De tous les longs métrages de Miyazaki, Le Château Ambulant est probablement celui qui marque l'apogée de son style : plus exhubérant qu'un Château dans le Ciel, plus riche encore que Le Voyage de Chihiro, ce dessin animé s'illustre de bout en bout par un sens du merveilleux incroyable.
Les villes, hybrides, à la fois européennes et futuristes, à la fois magiques et humaines, sont prodigieuses. On découvre des palais de princes aux serres luxuriantes, aux escaliers majestueux, des foules qui se pressent pour s'acheter des vêtements dans des rues à l'architecture soignée, des avions aux allures futuristes, thème obsessionnel chez le réalisateur. Le Château Ambulant c'est Miyazaki au superlatif : tout y est plus grand, plus coloré, plus imaginatif, sorte de syncrétisme de toute son oeuvre. L'animation est à son comble, absolument stupéfiante. A présent ce sont des dizaines d'animations à l'écran en même temps, Miyazaki est totalement libre et a les moyens de sa liberté.
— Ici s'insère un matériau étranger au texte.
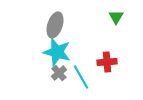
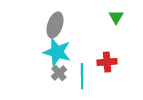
cyan line: moved 1 px right, 1 px up; rotated 30 degrees clockwise
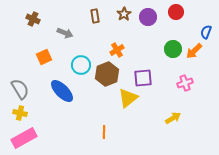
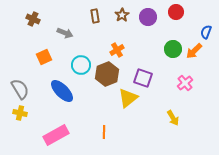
brown star: moved 2 px left, 1 px down
purple square: rotated 24 degrees clockwise
pink cross: rotated 21 degrees counterclockwise
yellow arrow: rotated 91 degrees clockwise
pink rectangle: moved 32 px right, 3 px up
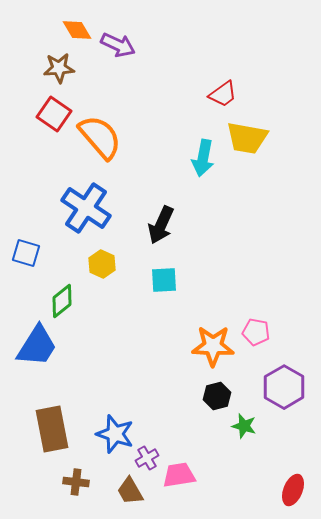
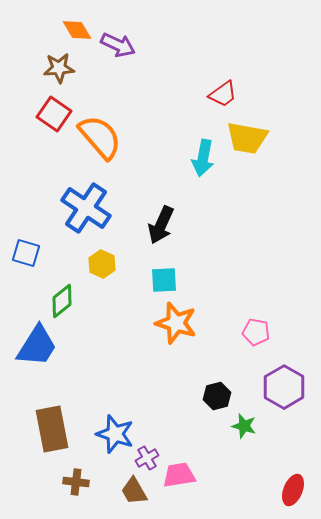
orange star: moved 37 px left, 23 px up; rotated 15 degrees clockwise
brown trapezoid: moved 4 px right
L'histoire est en revanche un peu plus convenue. Certes le personnage de Sophie, transformée par une sorcière en vieille femme est une jolie fable mais est un peu terni par une histoire d'amour étrange entre elle et Auru, un jeune et ténébreux sorcier. Le personnage de Calcifer, petit démon de feu qui anime le fameux château ambulant, demeure du jeune sorcier Auru nous offre l'humour nécessaire à chaque dessin animé de Miyazaki. Les autres personnages, un chien pataud, un épouvantail ensorcelé, un petit garçon volontaire, une sorcière cruelle mais amoureuse, et tout un tas d'apparitions féériques parviennent à rendre le récit attachant et jamais manichéen. Comme d'habitude Miyazaki croit en l'intelligence du spectateur et propose une intrigue nuancée et complexe. La musique de Joe Hisaishi, éternel compagnon musical du réalisateur parvient encore à faire merveille. Tout les ingrédients sont là, mis bout à bout dans une apothéose qui laisse moins place à l'émotion - c'est peut-être ce qui m'a manqué ici - qu'au spectaculaire.
Mais on pardonnera tout à Miyazaki qui nous propose un univers hallucinant. Ce film est un rêve éveillé. Ce château, fantômatique, baignant dans une brume mystique aux sommets de collines bucoliques avec ses fenêtres, ses poutres, ses terrasses, ses tuyaux, palais flottant par dessus le monde, qui déambule dans un royaume féerique, sorte de carrefour des mythes, contes et légendes du monde entier, nous invite irrémédiablement au voyage et comme Sophie, la jeune couturière de 18 ans qui n'était pas prédestinée à l'aventure, on s'y embarque volontiers et on en redemande. L'oeuvre est immédiatement universelle, pour petits et grands. Miyazaki au sommet de sa gloire.